Rectour Corporation heeft daarom al het vertrouwen in u verloren. Gezien het voorgaande – waarbij ook uw persoonlijke omstandigheden zijn meegewogen – kan van Rectour Corporation niet langer worden gevergd om de dienstbetrekking voort te laten duren in de zin van artikel 7A:1615p. U wordt hierbij medegedeeld dat u per vandaag - 23 juli 2014 - op staande voet bent ontslagen. Daarmee wordt ook uw aanstelling als procuratiehouder met onmiddellijk ingang ingetrokken. Mocht u nog bedrijfsgoederen van Rectour Corporation in bezit hebben, dan dient u onmiddellijk een afspraak met ons te maken teneinde deze in te leveren. Vanzelfsprekend wordt u verder de toegang tot Campo Alegre Resort verboden.

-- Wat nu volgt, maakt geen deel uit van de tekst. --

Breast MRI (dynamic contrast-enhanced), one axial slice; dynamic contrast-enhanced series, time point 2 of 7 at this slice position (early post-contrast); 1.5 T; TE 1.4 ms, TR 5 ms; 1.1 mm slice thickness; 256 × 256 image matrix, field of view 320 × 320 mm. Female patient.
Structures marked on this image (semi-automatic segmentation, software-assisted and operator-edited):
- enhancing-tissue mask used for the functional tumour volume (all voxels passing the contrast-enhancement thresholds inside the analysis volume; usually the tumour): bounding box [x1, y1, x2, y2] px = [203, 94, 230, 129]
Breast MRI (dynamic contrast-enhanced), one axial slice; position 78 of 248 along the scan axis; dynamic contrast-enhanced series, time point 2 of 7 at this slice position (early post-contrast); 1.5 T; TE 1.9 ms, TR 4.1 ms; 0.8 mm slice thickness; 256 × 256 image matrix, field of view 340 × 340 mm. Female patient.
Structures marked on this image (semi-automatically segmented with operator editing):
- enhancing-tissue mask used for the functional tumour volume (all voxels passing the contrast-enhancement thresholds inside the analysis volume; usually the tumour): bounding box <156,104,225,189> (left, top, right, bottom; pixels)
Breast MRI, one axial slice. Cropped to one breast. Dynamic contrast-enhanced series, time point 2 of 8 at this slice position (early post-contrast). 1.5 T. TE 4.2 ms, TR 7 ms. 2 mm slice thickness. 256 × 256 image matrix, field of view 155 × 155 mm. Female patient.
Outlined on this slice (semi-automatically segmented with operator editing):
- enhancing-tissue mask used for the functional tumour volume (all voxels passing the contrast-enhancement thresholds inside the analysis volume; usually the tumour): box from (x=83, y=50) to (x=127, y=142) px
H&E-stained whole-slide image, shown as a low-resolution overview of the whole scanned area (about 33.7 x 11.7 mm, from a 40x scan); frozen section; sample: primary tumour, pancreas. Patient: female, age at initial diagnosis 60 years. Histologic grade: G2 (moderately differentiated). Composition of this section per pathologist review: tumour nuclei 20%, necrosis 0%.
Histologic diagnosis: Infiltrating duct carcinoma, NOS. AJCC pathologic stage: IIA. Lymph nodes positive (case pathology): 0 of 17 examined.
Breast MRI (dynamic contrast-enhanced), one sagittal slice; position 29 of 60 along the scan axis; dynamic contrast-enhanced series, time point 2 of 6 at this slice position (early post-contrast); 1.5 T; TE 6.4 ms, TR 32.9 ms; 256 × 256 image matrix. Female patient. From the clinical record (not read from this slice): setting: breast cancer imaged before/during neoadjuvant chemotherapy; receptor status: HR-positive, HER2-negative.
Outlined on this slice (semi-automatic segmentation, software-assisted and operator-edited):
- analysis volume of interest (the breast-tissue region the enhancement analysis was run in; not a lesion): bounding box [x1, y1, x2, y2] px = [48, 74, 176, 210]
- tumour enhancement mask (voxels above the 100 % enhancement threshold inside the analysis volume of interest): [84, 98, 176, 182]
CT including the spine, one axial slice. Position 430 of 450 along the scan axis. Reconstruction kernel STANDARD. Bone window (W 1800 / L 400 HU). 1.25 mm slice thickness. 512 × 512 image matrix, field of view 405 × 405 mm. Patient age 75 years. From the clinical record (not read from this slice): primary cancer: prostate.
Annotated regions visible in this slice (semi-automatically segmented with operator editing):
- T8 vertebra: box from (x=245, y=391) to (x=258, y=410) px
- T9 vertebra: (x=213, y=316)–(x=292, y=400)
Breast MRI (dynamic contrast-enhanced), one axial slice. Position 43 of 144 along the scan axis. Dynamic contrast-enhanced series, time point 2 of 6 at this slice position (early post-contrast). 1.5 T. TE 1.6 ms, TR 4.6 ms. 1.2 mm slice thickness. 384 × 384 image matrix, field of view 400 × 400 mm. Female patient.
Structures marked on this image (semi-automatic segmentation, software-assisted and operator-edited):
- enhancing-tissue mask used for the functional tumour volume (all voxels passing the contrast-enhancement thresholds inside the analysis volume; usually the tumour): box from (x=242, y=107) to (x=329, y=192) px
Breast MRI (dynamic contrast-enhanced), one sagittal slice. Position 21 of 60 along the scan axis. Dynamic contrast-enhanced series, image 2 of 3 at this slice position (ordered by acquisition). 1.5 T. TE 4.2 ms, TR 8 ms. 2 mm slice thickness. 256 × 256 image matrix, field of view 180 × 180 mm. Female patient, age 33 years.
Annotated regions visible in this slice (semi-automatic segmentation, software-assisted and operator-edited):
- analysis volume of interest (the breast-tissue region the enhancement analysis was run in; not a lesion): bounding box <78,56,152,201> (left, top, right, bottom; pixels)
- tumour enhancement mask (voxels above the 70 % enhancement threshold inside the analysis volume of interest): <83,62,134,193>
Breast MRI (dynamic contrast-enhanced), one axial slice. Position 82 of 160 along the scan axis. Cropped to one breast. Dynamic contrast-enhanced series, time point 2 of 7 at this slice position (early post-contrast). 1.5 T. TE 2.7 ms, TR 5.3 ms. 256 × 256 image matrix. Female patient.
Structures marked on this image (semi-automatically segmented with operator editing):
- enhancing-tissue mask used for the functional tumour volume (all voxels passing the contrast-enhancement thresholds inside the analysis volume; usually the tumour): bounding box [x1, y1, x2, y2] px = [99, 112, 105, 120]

Uw eindafrekening zal u per post warden toegestuurd.
4.1.3 [
Appellant] heeft een vordering tegen Rectour ingediend uit hoofde van kennelijk onredelijk ontslag, wegens een valse of voorgewende reden. Bij beschikking van dit Gerecht van 18 november 2014 is haar vordering afgewezen. Deze beschikking is inmiddels onherroepelijk geworden. Rov. 8 tot en met 19 van deze beschikking luiden als volgt:
“8. Rectour heeft aangevoerd dat de in de ontslagbrief vermelde redenen voor het ontslag op staande voet juist zijn en dat deze redenen worden bevestigd door de verschillende overgelegde getuigenverklaringen.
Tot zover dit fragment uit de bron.